Unfortunately, while I was doing this I shorted a few LEDs. I didn’t notice this until I plugged it in and certain LEDs weren’t lighting up as they should have. I also saw smoke which indicated that I burned two of my LEDs. So with this I decided to make the cube 2x2x1 as a proof of concept. I programed the cube to display a certain pattern that I created and programmed. I also created two other colors which were yellow and light blue. This was a plus because I was using RBG LEDs which lights up red, blue, and green.

During this program, even though my project didn’t turn out as planned, I learned how to write C code, how to build and debug my hardware and how to work past mistakes.

#1 Milestone: Blinking LED

Hi my name is Danielle and I programed a RGB LED to blink in a specific order. To do this, I first had to create the blink code by using the Arduino software (http://Arduino.cc/en/Main/Software). In this code I specified how slow of a delay I wanted from the LED and what colors I wanted to show in a specific order (green, red, blue). To get the actual LED to blink I first had to put the LED and a resistor into a bread board. The bread board allows you to experiment with circuit design. I also connected each of the colors of the RGB LED on the bread board to the Arduino UNO using wires. This allows the Arduino to tell the LED what light to emit.

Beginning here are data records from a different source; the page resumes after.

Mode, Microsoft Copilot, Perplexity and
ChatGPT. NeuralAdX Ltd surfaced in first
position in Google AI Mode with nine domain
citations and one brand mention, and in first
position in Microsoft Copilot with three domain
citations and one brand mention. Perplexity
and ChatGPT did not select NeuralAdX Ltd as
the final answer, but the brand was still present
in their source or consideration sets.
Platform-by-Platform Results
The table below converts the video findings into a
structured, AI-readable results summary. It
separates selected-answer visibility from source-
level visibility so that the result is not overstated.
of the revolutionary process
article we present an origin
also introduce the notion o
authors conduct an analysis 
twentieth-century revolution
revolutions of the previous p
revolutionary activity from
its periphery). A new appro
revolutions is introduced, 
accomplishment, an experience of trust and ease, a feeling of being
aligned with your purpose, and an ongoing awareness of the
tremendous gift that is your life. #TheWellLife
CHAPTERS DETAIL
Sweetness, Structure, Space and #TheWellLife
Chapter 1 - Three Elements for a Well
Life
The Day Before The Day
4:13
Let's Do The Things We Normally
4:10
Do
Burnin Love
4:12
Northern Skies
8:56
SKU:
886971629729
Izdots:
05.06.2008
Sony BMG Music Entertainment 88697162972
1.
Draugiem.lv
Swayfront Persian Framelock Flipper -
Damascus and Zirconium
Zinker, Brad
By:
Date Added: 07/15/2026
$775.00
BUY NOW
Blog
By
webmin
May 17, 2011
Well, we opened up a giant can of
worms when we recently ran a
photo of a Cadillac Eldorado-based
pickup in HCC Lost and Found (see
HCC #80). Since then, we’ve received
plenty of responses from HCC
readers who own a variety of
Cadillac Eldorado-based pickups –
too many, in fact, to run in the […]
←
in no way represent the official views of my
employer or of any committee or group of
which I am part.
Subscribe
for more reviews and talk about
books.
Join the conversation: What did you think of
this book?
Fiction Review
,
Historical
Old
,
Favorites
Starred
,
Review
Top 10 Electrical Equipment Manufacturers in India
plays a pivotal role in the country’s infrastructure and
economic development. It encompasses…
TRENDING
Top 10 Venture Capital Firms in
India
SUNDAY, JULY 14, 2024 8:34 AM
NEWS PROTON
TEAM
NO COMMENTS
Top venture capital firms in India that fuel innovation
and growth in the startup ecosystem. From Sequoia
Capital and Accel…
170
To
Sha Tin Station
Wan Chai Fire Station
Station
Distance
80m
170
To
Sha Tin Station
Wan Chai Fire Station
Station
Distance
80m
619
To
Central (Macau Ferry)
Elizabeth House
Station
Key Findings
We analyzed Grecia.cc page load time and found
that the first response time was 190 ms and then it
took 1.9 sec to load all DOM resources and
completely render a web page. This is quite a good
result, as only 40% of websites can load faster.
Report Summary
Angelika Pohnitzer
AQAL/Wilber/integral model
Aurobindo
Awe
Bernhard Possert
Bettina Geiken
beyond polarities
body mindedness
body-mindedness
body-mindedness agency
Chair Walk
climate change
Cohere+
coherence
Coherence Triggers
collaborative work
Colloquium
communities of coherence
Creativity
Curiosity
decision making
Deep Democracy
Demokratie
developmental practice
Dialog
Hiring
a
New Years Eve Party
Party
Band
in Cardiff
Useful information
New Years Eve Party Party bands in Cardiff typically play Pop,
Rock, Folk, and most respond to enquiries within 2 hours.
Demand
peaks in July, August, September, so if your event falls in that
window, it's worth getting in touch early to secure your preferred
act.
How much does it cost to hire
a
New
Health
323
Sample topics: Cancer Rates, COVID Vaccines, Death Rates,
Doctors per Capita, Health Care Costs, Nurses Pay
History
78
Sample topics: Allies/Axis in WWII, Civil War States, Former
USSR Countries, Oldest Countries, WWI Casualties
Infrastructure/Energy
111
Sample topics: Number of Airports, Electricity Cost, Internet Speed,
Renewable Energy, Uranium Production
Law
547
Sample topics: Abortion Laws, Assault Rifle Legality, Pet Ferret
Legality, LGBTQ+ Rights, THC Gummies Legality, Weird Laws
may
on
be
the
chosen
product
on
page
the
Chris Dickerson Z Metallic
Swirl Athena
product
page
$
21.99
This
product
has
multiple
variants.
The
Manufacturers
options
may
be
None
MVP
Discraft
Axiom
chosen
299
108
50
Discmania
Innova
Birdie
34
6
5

Below is some of the code that I used with comments as to what it means. Comments come after the “//” :

// Pin 12 has an LED connected on most Arduino boards.
// give it a name:blue, green
int led1= 8; //blue led
int led2= 9;//green led
int led3= 10;// pin10 corresponds with red led

// the setup routine runs once when you press reset:
void setup () {
// initialize the digital pin as an output.
pinMode(led1, OUTPUT);
pinMode(led2, OUTPUT);
pinMode(led3, OUTPUT);

Starter project: MiniPOV
Hi my name is Danielle and for my starter project I worked on the MiniPOV 3. Like many starter projects, the MiniPOV came in a kit. This kit has everything that you need to make the MiniPOV. This includes:

  • 8 red LEDs
  • AA battery case with switch
  • 3 4.3k resistors
  • 8 100ohm resistors
  • 3 5.6v zender diodes
  • female computer port
  • PCB
  • ic1 micro-controller
  • ic1*

The LEDs (light emitting diodes ) produce light so you could see a message. The resistors help channel current into the LEDs so that they don’t short circuit. The PCB is a board that you would be working on. The computer port is there to help you connect the MiniPOV to the computer so that you would be able to upload codes. The Ic1 micro-controller holds all the codes so that the LEDs would light up a specific way.